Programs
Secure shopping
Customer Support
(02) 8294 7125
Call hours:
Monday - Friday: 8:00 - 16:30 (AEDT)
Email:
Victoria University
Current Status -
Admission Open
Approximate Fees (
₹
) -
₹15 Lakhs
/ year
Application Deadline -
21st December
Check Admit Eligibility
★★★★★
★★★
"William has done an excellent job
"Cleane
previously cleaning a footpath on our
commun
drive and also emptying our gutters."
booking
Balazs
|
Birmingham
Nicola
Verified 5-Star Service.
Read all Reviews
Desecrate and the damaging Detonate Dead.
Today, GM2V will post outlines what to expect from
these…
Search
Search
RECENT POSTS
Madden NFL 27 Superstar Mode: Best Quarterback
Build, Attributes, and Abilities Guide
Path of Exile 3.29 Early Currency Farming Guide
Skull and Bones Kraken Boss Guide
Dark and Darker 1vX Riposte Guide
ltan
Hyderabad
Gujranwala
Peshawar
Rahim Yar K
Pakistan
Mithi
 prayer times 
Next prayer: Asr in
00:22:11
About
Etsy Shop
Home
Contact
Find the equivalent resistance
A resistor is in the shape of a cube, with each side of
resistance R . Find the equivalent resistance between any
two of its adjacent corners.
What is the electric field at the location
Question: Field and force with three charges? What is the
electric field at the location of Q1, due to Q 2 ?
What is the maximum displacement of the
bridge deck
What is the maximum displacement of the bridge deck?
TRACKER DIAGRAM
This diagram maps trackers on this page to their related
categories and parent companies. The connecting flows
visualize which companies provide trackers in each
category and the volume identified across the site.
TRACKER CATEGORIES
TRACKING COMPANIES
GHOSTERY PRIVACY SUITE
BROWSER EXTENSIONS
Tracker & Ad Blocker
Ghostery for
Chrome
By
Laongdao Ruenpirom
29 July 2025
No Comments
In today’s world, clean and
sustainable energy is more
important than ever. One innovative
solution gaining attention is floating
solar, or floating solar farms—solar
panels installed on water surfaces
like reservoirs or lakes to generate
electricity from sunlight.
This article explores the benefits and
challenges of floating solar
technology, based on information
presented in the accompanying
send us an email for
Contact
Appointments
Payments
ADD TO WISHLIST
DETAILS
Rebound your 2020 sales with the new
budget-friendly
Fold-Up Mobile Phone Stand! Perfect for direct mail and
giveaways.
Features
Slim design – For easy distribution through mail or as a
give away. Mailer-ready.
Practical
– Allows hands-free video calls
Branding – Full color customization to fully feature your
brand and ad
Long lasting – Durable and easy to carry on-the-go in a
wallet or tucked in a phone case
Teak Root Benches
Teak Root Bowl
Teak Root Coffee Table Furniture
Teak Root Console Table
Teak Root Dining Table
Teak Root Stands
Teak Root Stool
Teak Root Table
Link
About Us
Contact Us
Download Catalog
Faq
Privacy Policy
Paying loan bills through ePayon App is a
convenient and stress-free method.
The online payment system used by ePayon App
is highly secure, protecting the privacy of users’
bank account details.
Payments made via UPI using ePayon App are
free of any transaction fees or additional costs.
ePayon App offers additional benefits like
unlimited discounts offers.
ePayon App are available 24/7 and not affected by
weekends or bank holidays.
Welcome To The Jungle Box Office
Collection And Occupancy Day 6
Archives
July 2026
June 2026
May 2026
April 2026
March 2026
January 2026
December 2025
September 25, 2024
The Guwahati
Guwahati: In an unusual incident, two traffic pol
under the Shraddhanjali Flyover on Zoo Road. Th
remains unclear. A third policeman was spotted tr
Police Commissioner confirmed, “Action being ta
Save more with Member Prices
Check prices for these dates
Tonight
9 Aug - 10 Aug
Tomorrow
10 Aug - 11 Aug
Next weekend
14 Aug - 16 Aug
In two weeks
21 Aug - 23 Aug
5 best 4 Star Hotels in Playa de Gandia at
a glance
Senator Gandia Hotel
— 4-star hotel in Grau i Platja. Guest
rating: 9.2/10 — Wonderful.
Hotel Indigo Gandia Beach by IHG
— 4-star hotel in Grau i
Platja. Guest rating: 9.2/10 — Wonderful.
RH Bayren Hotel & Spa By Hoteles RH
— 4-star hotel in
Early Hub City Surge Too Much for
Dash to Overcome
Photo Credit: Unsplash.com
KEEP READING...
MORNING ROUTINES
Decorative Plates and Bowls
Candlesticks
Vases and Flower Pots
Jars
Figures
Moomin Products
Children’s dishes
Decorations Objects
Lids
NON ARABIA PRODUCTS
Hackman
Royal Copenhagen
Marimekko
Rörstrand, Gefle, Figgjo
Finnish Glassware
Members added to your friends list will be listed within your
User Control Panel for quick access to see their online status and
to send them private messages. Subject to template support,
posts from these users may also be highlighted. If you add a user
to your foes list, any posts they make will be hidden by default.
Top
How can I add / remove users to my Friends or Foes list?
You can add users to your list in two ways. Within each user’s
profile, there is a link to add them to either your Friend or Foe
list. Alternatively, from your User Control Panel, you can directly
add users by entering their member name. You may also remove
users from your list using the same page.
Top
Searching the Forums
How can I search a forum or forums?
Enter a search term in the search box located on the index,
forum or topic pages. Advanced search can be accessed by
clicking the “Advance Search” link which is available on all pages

══════════════════════════════

### [REQUIRED ACTION]
The answer must be a single number: the count of lines in the entries above that contain "Early".

### [EXPECTED ANSWER]
2